%%

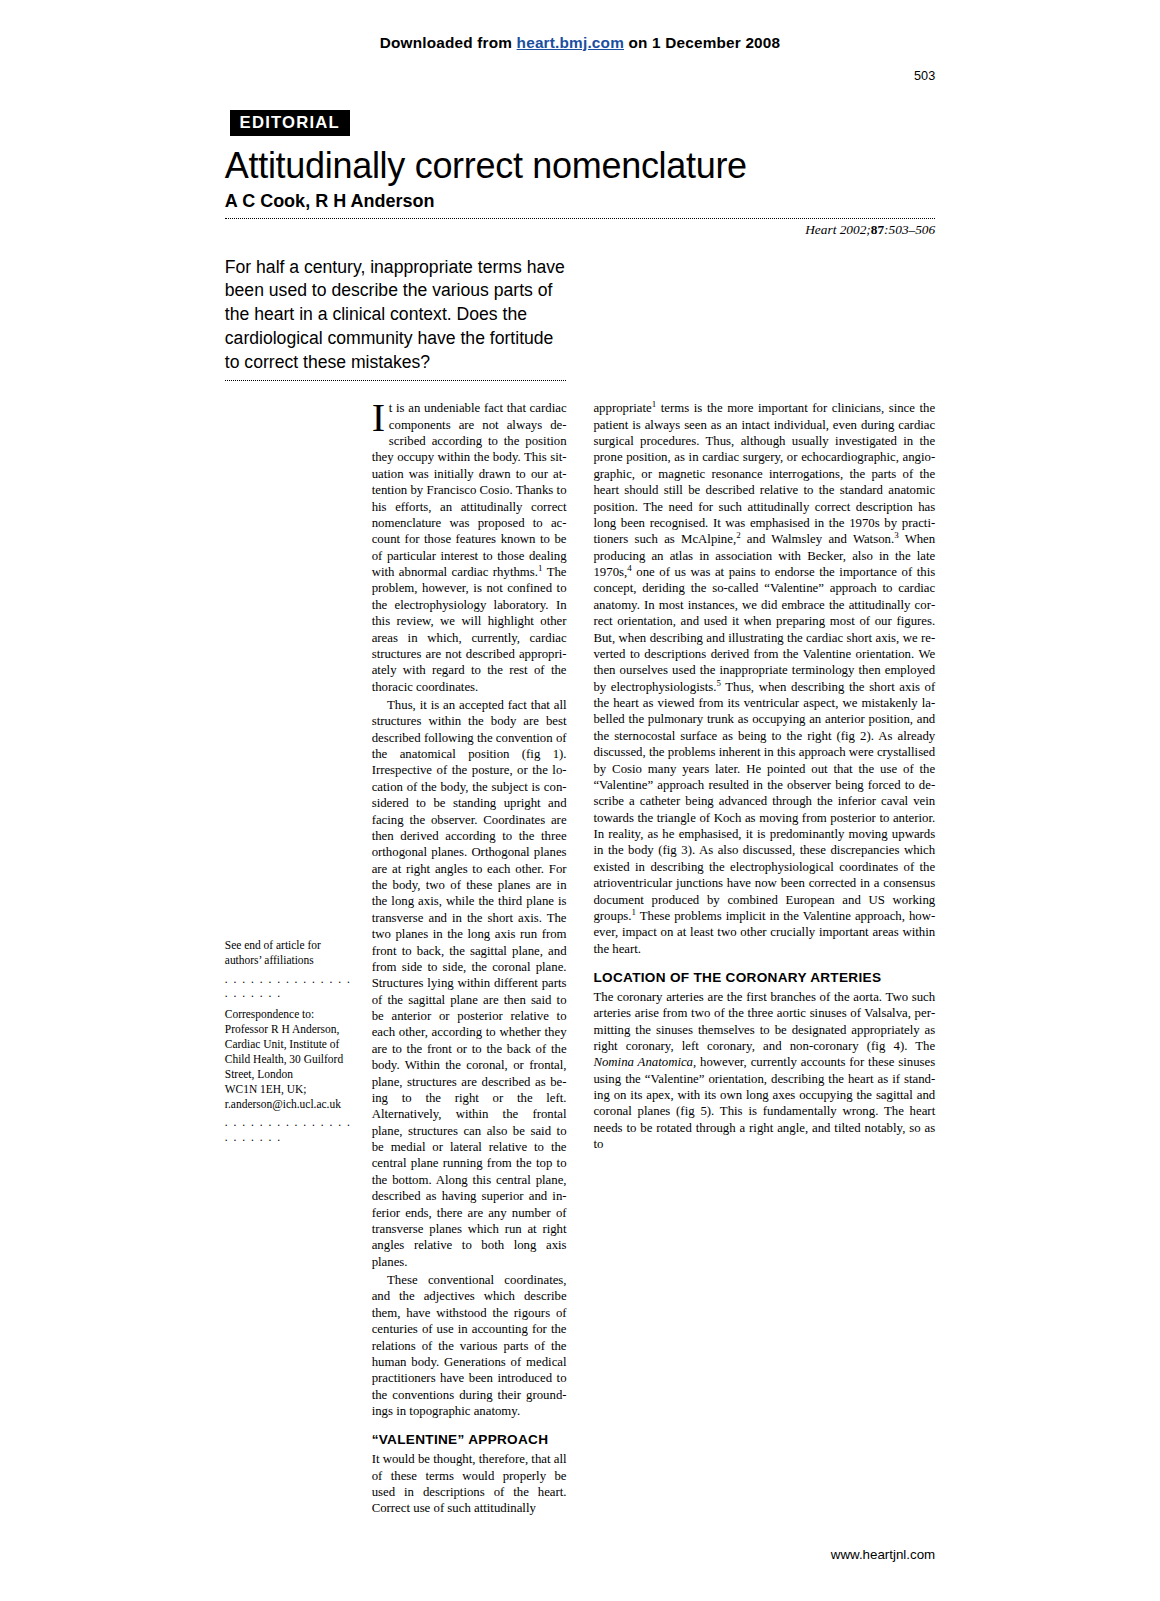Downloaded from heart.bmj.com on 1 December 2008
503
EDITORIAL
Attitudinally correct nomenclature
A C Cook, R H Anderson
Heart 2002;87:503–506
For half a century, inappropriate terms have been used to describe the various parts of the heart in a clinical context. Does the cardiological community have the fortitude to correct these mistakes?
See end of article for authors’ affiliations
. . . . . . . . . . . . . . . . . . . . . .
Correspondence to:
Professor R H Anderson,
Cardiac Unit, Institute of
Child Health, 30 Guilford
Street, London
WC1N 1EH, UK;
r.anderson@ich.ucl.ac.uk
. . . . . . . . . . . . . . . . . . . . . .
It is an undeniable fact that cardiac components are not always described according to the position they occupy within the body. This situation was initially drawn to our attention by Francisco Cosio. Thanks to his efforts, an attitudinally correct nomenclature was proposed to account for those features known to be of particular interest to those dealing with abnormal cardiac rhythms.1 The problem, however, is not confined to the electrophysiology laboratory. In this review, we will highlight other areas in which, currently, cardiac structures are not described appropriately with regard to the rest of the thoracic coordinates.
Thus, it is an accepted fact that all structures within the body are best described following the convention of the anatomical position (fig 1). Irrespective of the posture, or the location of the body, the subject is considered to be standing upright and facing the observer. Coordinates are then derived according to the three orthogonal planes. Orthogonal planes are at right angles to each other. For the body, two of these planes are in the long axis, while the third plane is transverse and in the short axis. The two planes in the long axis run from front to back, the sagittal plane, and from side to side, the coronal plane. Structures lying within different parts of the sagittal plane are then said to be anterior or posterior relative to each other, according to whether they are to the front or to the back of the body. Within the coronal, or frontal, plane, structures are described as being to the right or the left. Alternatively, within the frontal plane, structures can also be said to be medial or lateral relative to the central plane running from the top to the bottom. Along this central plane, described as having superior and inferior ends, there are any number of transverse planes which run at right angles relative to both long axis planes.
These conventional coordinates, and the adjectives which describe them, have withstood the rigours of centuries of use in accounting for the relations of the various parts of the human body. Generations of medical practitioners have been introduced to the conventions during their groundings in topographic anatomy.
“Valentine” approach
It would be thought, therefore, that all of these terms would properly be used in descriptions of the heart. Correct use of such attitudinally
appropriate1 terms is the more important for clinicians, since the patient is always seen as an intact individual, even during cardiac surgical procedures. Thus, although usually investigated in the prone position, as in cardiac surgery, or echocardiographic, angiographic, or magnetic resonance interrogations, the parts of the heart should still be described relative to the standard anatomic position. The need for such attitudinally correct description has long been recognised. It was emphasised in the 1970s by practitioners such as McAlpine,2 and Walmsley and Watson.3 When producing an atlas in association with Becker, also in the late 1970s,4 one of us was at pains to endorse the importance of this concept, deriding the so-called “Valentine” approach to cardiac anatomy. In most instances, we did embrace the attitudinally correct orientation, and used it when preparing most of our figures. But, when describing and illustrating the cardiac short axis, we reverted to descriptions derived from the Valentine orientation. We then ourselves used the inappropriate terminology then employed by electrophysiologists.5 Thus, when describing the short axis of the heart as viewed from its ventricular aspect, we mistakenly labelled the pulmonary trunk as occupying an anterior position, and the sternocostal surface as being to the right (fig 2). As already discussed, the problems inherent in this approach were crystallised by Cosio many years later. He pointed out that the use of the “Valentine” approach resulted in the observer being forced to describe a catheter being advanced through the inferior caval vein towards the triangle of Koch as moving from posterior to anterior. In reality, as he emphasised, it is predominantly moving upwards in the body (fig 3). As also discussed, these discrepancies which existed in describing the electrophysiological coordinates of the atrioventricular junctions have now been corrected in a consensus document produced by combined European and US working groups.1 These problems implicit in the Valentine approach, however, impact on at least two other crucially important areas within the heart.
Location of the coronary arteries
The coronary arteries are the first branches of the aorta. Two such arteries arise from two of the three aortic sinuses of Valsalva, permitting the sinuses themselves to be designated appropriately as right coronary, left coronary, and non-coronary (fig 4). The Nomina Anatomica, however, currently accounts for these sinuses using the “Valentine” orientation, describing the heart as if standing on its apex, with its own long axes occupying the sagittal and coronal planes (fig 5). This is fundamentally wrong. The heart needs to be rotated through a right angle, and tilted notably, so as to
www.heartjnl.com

%%
%%

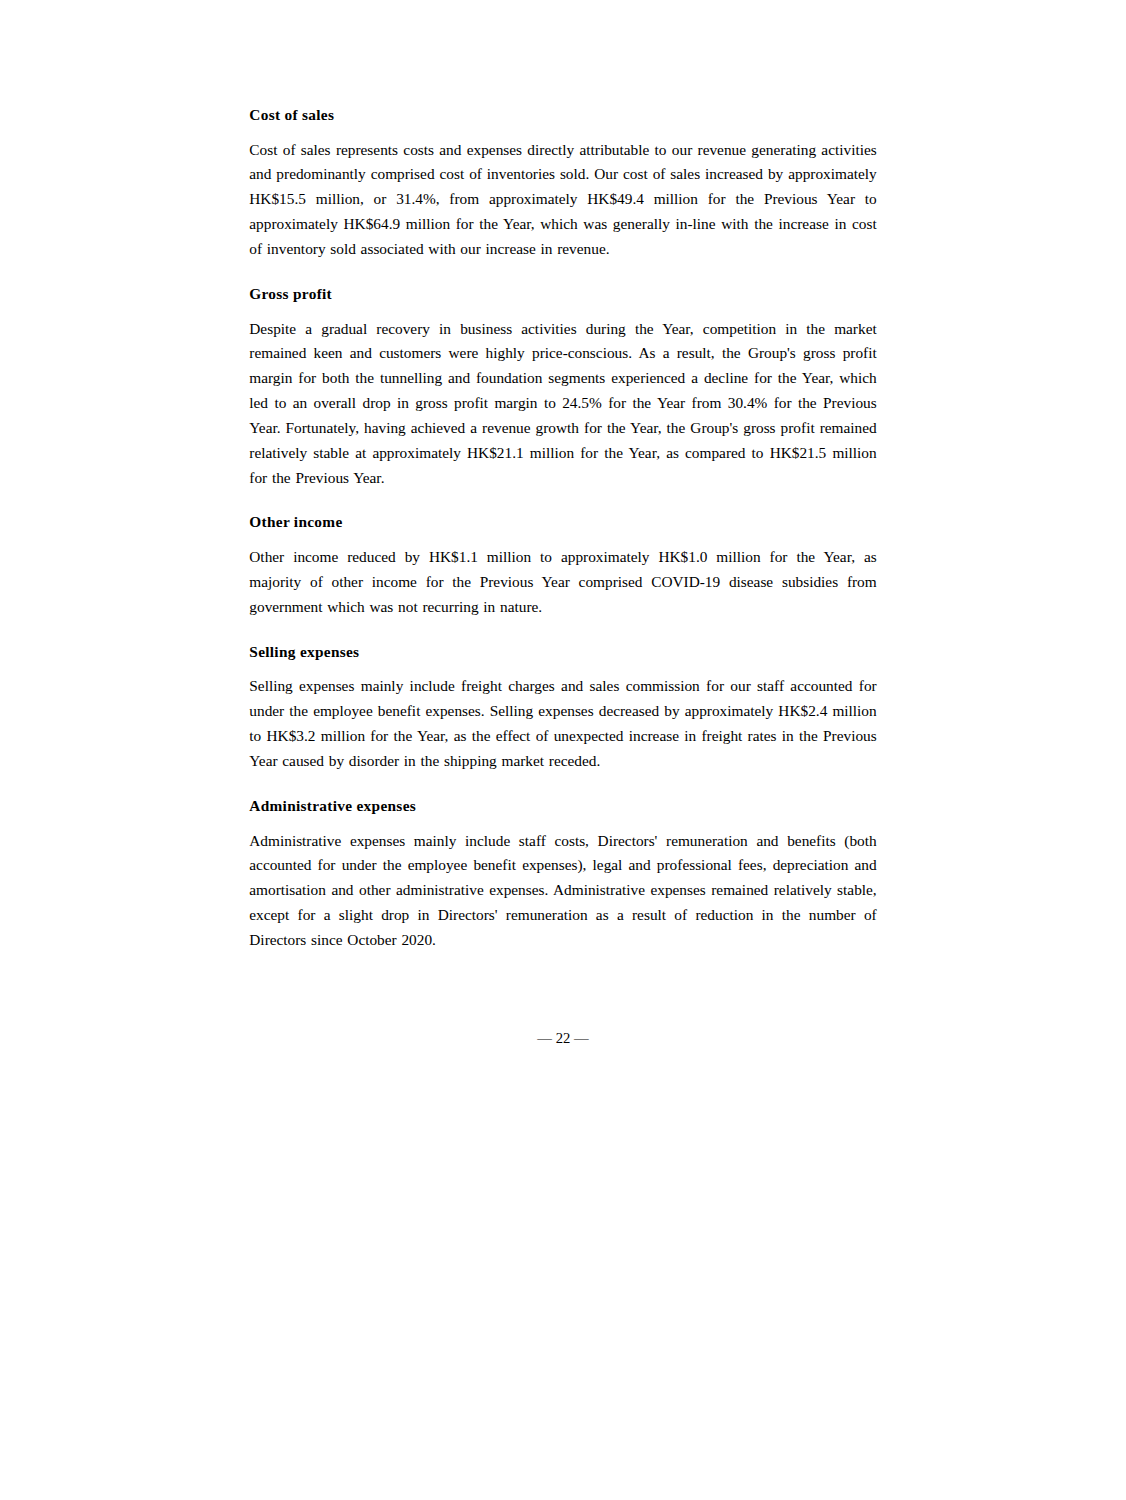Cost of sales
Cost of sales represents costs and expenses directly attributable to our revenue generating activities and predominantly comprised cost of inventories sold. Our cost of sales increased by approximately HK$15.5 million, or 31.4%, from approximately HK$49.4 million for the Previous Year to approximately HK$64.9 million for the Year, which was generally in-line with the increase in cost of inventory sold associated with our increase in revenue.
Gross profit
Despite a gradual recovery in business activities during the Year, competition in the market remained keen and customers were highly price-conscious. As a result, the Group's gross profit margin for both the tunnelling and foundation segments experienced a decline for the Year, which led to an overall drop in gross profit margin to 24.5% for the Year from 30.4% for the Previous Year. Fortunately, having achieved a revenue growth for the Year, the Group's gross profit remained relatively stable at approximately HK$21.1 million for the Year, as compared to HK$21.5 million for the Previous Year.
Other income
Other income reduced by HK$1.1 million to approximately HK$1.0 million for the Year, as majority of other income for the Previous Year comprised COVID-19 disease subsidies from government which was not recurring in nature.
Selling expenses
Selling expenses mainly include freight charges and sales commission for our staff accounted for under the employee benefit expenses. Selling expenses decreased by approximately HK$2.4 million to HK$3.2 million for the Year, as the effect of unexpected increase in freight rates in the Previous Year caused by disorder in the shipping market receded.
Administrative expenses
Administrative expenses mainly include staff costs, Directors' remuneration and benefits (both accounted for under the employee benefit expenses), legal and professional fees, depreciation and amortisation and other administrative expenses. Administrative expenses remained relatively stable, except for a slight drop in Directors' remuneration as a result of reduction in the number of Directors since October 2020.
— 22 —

%%

Wherever the string "three" occurs in the records above, copy that line.

Thus, it is an accepted fact that all structures within the body are best described following the convention of the anatomical position (fig 1). Irrespective of the posture, or the location of the body, the subject is considered to be standing upright and facing the observer. Coordinates are then derived according to the three orthogonal planes. Orthogonal planes are at right angles to each other. For the body, two of these planes are in the long axis, while the third plane is transverse and in the short axis. The two planes in the long axis run from front to back, the sagittal plane, and from side to side, the coronal plane. Structures lying within different parts of the sagittal plane are then said to be anterior or posterior relative to each other, according to whether they are to the front or to the back of the body. Within the coronal, or frontal, plane, structures are described as being to the right or the left. Alternatively, within the frontal plane, structures can also be said to be medial or lateral relative to the central plane running from the top to the bottom. Along this central plane, described as having superior and inferior ends, there are any number of transverse planes which run at right angles relative to both long axis planes.
The coronary arteries are the first branches of the aorta. Two such arteries arise from two of the three aortic sinuses of Valsalva, permitting the sinuses themselves to be designated appropriately as right coronary, left coronary, and non-coronary (fig 4). The Nomina Anatomica, however, currently accounts for these sinuses using the “Valentine” orientation, describing the heart as if standing on its apex, with its own long axes occupying the sagittal and coronal planes (fig 5). This is fundamentally wrong. The heart needs to be rotated through a right angle, and tilted notably, so as to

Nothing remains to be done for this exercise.